The engineering office Schießl Gehlen Sodeikat supported the development of the concept for obtaining the approval, the planning and execution of the corresponding approval tests was carried out by the Technical University of Munich. The building was planned by MENSE-KORTE ingenieure+architekten and the client is Hous3Druck GmbH. The materials used to produce the printable concrete are being sourced from HeidelbergCement.
Printing technology and materials
PERI uses 3D printers of type BOD2 for printing. This printing technology comes from the Danish manufacturer COBOD. PERI acquired a stake in COBOD back in 2018. The BOD2 printer used in Beckum is a gantry printer, which means that the print head moves about 3 axes on a securely installed metallic frame. The benefit here is that the printer can move along its frame to any position within the construction and only needs to be calibrated once.

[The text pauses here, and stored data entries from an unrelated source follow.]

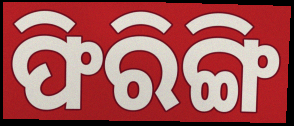
ଫିରିଙ୍ଗି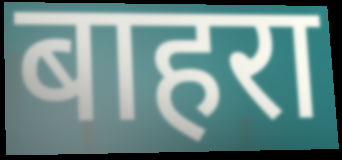
बाहराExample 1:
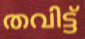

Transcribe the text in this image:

തവിട്ട്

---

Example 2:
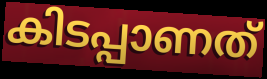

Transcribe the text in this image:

കിടപ്പാണത്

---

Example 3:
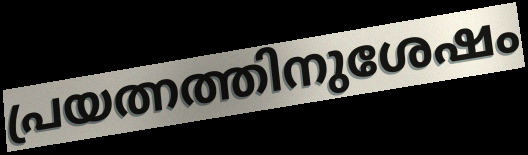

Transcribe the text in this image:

പ്രയത്നത്തിനുശേഷം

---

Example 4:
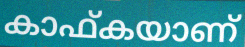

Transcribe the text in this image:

കാഫ്കയാണ്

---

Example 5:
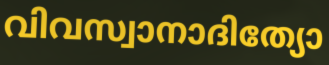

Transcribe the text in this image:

വിവസ്വാനാദിത്യോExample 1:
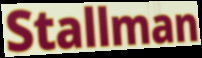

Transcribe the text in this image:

Stallman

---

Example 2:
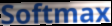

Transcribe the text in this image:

Softmax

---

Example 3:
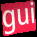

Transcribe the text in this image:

gui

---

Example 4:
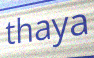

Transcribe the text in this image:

thaya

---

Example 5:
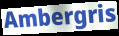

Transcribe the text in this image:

Ambergris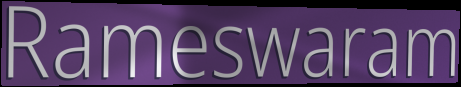
RameswaramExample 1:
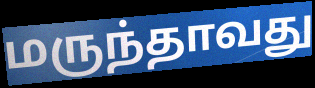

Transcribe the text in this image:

மருந்தாவது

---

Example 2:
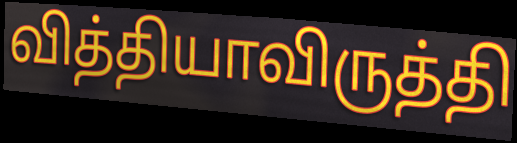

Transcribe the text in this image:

வித்தியாவிருத்தி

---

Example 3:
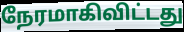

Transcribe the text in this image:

நேரமாகிவிட்டது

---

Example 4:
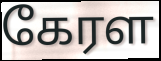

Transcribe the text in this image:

கேரள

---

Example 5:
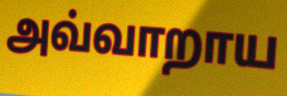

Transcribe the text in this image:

அவ்வாறாய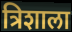
त्रिशाला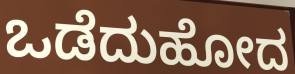
ಒಡೆದುಹೋದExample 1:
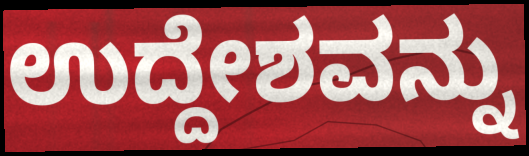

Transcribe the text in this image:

ಉದ್ದೇಶವನ್ನು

The “i.tech 3D” material used in the printing process was developed by HeidelbergCement specifically for 3D printing. Its properties are tailored to the specific requirements of 3D construction printing and it works perfectly with the BOD2 printer. This ensures that consistent progress is made throughout the construction project.
“We had an efficient and innovative collaboration with HeidelbergCement. They have been instrumental in clarifying all outstanding questions regarding construction methods and printing materials quickly and easily,” said Fabian Meyer-Brötz, Head of 3D Construction Printing at PERI.

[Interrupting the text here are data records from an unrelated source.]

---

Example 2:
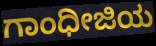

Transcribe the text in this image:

ಗಾಂಧೀಜಿಯ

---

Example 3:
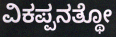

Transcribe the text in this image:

ವಿಕಪ್ಪನತ್ಥೋ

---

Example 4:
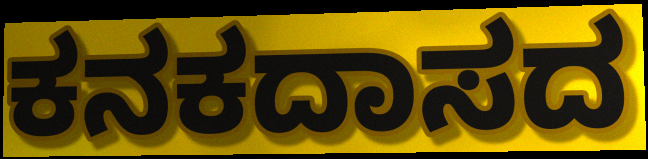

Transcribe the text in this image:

ಕನಕದಾಸದ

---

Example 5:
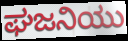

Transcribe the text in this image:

ಘಜನಿಯುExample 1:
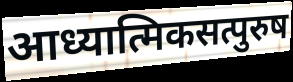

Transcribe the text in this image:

आध्यात्मिकसत्पुरुष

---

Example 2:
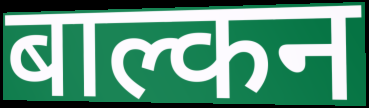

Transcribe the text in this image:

बाल्कन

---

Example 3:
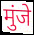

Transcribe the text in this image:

मुंजे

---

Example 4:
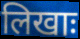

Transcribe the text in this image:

लिखाः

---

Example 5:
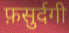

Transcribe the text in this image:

फ़सुर्दगी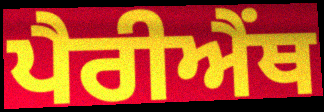
ਪੈਰੀਐਂਥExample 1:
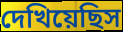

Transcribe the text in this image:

দেখিয়েছিস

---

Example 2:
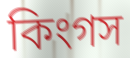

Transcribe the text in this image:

কিংগস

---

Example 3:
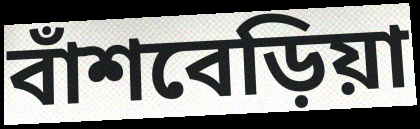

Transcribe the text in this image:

বাঁশবেড়িয়া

The building consists of triple-skin cavity walls, which are filled with an insulating compound. During the printing process, the printer takes into account the pipes and connections for water, electricity, etc. that are to be laid at a later time. The BOD2 has been certified in such a way that it is possible to carry out work within the printing area while printing is in progress. This means that manual work, such as the installation of empty pipes and connections, can be easily integrated into the printing process.
Only two operators are required to run the printer. The print head and the print results are monitored by a camera. With a speed of 1 m/s, the BOD2 is currently the fastest 3D construction printer available on the market. The BOD2 only takes around 5 minutes to complete 1m² of a double-skin wall.
The building was planned by MENSE-KORTE ingenieure+architekten and the client is Hous3Druck GmbH. “The concrete printing process affords us designers a high degree of freedom when we are designing buildings. With conventional construction methods, this would only be possible at great financial cost,” said architect Waldemar Korte, partner of the architectural practice MENSE-KORTE ingenieure+architekten in Beckum. “With our printed residential building in Beckum, we are demonstrating the potential of the construction printing process. It is a huge privilege for our team to realise the first 3D-printed residential construction project in Germany. We believe in the future viability of construction printing technology for the construction sector and already have other 3D printing projects on our radar,” added architect Korte.